# Passage provided:
=== Section Start ===

Emmanuel: Two challenges were particularly interesting. The first one was around entity resolution, which wasn’t something we saw coming. This was because, like I said, we had multiple sources providing information about the same subset of professionals, but how these sources represented the data was usually slightly different.
We had to be creative in determining if, let’s say, two different credentials belonged to the same professional, or if they were two separate professionals with some similarities in their names or other identifying information. The tricky part was that we had constraints—we couldn’t use external tools for entity resolution. So, everything was designed around writing SQL queries to figure out what the entity was.
Another challenge was related to tooling and the zero-downtime requirement from the business, because at first, we picked a tool that ended up locking the database for too long. Once you lock those rules, there will be issues upstream in the application layer. We had to be creative with how we handled bulk operations in Postgres, ensuring that we weren’t crushing the application.

=== Section End ===

# Required tasks:
1) Does the interview passage support each of these statements? Answer yes or no for each and quote the deciding words. (a) The entity resolution problem was expected from the start. (b) External tools could not be used for entity resolution. (c) The first tool chosen locked the database for too long.
2) Continue the interview passage on data migration challenges, picking up right after its final sentence.
The material has no connection to the interview passage.

# Records supplied:
=== Section Start ===

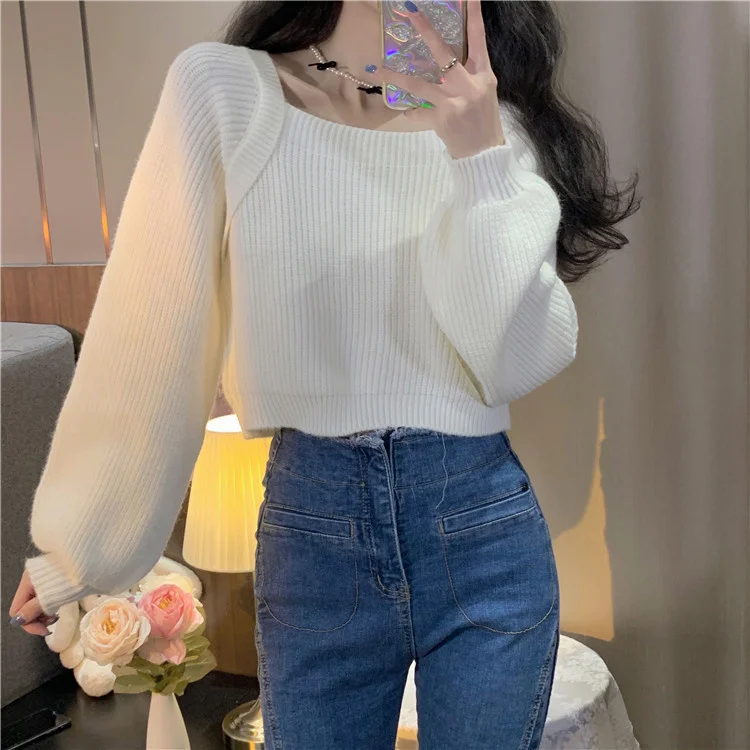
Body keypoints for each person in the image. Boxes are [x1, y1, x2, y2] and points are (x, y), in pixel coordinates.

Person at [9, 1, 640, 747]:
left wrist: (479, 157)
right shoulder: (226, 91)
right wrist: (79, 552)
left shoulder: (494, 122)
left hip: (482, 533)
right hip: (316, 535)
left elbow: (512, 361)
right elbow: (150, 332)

=== Section End ===
=== Section Start ===

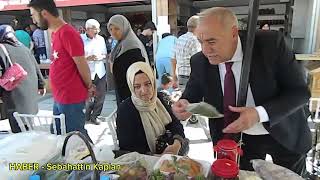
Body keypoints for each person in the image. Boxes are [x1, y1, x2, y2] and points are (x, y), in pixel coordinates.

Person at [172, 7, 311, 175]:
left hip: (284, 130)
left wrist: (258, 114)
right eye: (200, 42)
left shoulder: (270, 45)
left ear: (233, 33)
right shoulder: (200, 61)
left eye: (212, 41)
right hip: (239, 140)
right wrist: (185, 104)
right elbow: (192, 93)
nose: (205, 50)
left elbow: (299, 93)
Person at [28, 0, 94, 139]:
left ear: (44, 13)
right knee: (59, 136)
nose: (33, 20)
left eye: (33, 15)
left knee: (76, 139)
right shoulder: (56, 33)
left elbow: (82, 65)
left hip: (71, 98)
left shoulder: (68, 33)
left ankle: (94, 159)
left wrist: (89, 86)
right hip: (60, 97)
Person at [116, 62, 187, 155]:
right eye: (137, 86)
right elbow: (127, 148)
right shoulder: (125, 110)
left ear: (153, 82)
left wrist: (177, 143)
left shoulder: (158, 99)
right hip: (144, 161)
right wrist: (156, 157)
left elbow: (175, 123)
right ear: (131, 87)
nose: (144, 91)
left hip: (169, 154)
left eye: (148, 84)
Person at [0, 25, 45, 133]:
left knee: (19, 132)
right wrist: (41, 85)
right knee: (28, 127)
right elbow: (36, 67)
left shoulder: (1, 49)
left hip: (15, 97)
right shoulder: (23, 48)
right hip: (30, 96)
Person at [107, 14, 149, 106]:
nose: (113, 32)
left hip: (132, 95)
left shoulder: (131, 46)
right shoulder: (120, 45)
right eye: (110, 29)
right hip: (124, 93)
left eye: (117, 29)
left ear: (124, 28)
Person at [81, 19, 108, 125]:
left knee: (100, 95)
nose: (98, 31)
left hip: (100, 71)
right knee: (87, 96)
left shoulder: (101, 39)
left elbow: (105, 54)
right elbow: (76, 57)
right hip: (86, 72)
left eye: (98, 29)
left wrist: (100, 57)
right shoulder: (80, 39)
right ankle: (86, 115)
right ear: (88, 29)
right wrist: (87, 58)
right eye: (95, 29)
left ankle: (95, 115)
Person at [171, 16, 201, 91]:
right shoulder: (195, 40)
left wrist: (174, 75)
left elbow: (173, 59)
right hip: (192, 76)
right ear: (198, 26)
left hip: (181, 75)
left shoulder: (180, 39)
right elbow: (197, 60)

=== Section End ===

# Outputs for the tasks:
1)
(a) No: "which wasn’t something we saw coming"
(b) Yes: "we couldn’t use external tools for entity resolution"
(c) Yes: "we picked a tool that ended up locking the database for too long"

2)
Advice for migrations
Migrations are as much about strategy as they are about execution. Emmanuel reflects on lessons learned from his early projects, emphasizing the importance of understanding the business context before diving into technical details.
Datafold: Do you have any advice you wish someone had given you before your very first migration?
Emmanuel: For me, I think my biggest mistake in the early days—which is something a lot of junior engineers do—is diving into the technicals as quickly as possible. I think it’s very important to first understand the business process. It might sound boring or like you might not necessarily see the value there upfront, but over time, you find that a lot of projects fail because of a poor understanding of business requirements. So, something I think is very important is to start by understanding the business processes around the data you’re migrating.

You also need to spend a lot of time understanding your source system, your sink system, and the limitations of whatever tool you choose to use for your migration. A common issue with data migration projects is dealing with data types between systems. If you have a particular type in one system that’s abstracting away certain details, if you move to another system, that system might be representing it as a different type. You need to understand those differences.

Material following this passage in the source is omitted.